Walt Femling, the sheriff of rural Blaine County, met visit organizers Wednesday, accompanied by officials including his disaster services coordinator. He said he fears the event could dominate his officers' time in coming months.

According to a tentative schedule, the Dalai Lama will speak at a land preserve owned by The Nature Conservancy, located south of Sun Valley near the tiny town of Picabo, population 50.

"They will helicopter His Holiness to the site, down the long sliver of valley and high mountains, to this open space filled with thousands of waiting people," according to a statement provided to the Associated Press by the local visitors bureau.

On Sept. 12, he'll meet U.S. business leaders in a private session, followed by an afternoon visit with as many as 12,000 Idaho children.

Finally, on Sept. 13, he is scheduled to bless a Tibetan prayer wheel in a ceremony in nearby Ketchum.
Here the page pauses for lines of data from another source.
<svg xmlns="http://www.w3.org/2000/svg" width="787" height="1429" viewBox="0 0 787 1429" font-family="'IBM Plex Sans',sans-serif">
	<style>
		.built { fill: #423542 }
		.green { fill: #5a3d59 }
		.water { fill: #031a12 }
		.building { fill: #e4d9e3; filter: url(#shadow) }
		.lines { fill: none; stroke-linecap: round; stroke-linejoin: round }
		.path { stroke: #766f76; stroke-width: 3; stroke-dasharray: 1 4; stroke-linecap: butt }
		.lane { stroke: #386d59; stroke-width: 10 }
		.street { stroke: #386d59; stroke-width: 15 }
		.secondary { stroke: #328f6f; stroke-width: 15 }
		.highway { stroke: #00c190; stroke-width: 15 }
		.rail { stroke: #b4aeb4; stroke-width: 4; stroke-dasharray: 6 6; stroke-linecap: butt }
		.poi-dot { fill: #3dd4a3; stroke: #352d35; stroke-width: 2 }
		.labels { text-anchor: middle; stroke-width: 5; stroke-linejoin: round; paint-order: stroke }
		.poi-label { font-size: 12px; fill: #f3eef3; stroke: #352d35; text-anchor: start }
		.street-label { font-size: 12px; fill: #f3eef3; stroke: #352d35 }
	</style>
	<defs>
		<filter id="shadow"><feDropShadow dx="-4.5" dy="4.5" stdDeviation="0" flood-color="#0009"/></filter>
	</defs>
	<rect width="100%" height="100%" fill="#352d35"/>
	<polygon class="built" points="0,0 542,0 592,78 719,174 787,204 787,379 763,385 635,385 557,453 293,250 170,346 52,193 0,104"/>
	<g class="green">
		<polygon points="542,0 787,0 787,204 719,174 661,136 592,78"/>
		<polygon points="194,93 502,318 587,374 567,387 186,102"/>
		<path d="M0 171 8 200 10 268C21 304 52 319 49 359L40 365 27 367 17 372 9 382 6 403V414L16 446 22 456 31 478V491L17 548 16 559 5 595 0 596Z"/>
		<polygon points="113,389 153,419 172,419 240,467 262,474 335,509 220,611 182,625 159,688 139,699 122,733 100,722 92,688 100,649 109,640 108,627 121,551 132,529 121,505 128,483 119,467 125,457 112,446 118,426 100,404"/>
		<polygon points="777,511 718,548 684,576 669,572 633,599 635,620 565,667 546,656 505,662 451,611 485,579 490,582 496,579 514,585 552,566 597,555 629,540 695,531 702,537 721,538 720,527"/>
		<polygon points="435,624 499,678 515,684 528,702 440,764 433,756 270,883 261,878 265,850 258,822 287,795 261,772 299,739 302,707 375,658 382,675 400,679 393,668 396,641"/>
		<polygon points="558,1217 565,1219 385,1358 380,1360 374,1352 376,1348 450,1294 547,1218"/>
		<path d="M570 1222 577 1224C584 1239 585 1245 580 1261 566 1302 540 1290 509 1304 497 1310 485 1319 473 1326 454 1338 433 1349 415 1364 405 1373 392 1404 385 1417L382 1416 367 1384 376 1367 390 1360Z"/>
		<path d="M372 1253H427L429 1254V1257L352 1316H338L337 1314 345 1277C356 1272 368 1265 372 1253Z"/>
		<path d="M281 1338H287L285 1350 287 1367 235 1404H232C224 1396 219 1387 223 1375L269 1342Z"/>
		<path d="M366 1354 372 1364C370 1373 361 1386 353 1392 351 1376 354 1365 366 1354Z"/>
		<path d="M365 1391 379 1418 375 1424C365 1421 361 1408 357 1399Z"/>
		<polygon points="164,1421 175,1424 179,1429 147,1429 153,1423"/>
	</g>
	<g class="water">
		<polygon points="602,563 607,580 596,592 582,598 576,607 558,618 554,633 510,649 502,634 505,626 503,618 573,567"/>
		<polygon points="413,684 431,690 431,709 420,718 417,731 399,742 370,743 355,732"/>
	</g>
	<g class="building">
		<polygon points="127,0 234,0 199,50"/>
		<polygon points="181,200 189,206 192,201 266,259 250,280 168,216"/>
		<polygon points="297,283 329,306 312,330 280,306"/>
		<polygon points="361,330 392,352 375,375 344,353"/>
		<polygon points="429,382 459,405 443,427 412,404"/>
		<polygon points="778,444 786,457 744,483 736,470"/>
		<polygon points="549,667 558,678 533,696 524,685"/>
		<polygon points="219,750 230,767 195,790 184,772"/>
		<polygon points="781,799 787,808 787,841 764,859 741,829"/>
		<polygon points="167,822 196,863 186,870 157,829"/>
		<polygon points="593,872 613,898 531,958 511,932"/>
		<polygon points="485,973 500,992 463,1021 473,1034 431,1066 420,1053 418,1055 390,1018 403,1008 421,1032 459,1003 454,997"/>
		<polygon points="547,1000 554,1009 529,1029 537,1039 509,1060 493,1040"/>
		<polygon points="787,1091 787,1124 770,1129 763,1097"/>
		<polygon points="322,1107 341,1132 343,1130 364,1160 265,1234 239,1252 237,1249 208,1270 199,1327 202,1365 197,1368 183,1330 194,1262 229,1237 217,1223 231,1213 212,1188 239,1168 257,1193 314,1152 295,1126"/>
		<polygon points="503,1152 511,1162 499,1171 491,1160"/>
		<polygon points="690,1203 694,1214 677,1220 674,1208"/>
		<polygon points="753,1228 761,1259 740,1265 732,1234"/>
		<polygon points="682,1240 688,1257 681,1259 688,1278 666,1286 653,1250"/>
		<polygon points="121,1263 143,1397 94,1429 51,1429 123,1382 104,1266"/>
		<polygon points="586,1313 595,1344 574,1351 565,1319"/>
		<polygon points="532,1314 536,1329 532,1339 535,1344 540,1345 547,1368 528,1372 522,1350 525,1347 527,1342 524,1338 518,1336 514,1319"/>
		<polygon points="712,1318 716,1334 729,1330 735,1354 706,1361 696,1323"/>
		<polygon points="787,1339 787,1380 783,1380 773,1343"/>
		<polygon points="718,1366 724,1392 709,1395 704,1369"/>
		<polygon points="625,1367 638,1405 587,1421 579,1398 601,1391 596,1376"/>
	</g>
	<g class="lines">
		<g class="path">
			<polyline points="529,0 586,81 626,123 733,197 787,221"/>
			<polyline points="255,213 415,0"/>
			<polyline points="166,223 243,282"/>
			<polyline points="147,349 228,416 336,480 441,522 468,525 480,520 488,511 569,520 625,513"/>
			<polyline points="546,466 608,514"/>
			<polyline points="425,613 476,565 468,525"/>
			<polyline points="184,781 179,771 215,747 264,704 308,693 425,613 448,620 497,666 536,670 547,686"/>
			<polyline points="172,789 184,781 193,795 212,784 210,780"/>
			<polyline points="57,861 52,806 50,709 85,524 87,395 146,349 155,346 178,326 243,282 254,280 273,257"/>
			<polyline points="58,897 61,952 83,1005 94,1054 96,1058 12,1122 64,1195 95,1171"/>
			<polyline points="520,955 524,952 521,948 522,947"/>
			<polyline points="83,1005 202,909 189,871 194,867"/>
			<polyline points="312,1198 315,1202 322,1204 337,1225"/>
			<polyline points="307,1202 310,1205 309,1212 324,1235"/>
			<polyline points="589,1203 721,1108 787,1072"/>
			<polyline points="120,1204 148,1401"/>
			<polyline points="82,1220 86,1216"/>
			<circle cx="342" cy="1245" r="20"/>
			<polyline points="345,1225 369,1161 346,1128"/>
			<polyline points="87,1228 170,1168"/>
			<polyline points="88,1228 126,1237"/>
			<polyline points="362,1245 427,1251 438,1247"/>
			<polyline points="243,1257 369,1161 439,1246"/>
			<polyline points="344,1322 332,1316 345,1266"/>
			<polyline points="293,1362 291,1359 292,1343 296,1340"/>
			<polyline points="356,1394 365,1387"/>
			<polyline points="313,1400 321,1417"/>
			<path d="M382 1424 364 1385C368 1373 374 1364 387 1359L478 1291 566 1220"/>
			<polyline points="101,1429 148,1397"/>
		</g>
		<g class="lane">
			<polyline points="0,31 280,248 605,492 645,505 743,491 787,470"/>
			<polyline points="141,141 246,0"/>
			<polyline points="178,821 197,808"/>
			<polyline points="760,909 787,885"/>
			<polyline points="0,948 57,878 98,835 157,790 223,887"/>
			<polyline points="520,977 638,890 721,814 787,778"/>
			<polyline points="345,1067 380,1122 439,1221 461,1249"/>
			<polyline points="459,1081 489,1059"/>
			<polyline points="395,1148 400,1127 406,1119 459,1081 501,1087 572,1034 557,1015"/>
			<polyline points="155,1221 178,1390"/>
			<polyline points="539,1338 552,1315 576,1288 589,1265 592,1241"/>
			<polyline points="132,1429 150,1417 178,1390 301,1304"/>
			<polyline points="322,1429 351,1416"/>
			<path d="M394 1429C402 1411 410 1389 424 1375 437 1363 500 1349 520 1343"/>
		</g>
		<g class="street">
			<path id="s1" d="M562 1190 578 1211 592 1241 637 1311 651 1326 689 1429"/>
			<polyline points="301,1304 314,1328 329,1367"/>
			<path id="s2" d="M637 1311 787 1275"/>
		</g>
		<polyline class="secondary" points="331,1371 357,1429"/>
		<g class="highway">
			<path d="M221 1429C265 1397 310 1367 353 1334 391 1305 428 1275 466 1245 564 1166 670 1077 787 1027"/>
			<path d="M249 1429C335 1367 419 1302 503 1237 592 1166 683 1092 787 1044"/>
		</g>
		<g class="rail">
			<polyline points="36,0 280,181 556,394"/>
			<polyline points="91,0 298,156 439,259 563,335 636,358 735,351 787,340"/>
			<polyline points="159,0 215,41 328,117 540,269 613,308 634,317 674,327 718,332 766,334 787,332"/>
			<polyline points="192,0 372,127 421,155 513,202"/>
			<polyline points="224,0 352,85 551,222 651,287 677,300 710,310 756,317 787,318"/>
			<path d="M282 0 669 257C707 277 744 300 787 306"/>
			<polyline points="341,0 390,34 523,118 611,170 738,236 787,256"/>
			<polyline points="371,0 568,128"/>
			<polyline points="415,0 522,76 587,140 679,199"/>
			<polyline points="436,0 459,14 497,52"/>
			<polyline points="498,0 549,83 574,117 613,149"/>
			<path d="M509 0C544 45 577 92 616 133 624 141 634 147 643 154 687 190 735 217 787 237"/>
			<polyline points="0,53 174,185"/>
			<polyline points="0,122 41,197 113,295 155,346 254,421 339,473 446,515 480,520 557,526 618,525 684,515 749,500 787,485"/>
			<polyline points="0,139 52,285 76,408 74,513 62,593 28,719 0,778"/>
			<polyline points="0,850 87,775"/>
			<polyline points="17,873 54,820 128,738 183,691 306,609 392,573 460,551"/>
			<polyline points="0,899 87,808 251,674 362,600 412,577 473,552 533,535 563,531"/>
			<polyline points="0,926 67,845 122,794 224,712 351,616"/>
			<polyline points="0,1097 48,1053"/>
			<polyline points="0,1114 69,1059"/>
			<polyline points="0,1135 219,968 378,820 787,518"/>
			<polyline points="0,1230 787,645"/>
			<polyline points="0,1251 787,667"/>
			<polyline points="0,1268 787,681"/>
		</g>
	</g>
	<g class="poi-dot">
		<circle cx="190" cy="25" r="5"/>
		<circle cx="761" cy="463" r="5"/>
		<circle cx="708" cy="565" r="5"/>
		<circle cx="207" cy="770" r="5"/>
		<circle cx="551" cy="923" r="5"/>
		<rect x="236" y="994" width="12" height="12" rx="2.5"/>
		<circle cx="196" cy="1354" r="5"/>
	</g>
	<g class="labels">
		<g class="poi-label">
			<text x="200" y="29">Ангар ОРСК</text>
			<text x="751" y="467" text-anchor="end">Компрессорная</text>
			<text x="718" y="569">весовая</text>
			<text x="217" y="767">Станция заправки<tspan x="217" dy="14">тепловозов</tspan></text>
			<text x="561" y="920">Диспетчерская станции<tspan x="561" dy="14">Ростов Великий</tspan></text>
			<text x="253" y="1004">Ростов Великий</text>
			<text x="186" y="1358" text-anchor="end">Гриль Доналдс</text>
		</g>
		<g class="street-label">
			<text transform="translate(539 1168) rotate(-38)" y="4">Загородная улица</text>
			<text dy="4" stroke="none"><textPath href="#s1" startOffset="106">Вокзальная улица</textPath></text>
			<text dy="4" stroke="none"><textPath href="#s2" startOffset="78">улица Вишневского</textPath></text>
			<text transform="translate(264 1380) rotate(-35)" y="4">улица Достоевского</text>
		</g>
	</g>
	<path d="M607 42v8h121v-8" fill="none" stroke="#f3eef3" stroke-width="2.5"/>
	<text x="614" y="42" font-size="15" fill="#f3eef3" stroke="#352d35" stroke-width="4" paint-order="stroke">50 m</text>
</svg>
The Buddhist leader lives in exile in India and leads Tibetans who have resisted half a century of Chinese rule. A call to his New York office to discuss why he chose Sun Valley for the Sept. 11 anniversary visit was not immediately returned Wednesday.

Event planners include Renee Klein, who worked with the 2002 Salt Lake City Winter Olympics organizing committee. She says shuttle buses will be needed, to help ferry visitors staying in accommodations as far away as Boise and Salt Lake City.

The Sun Valley area, made famous by celebrities including Ernest Hemingway and actor Gary Cooper - and now Tom Hanks and Jamie Lee Curtis - has hotel and condominium space for just 5,700 people, tourism officials said.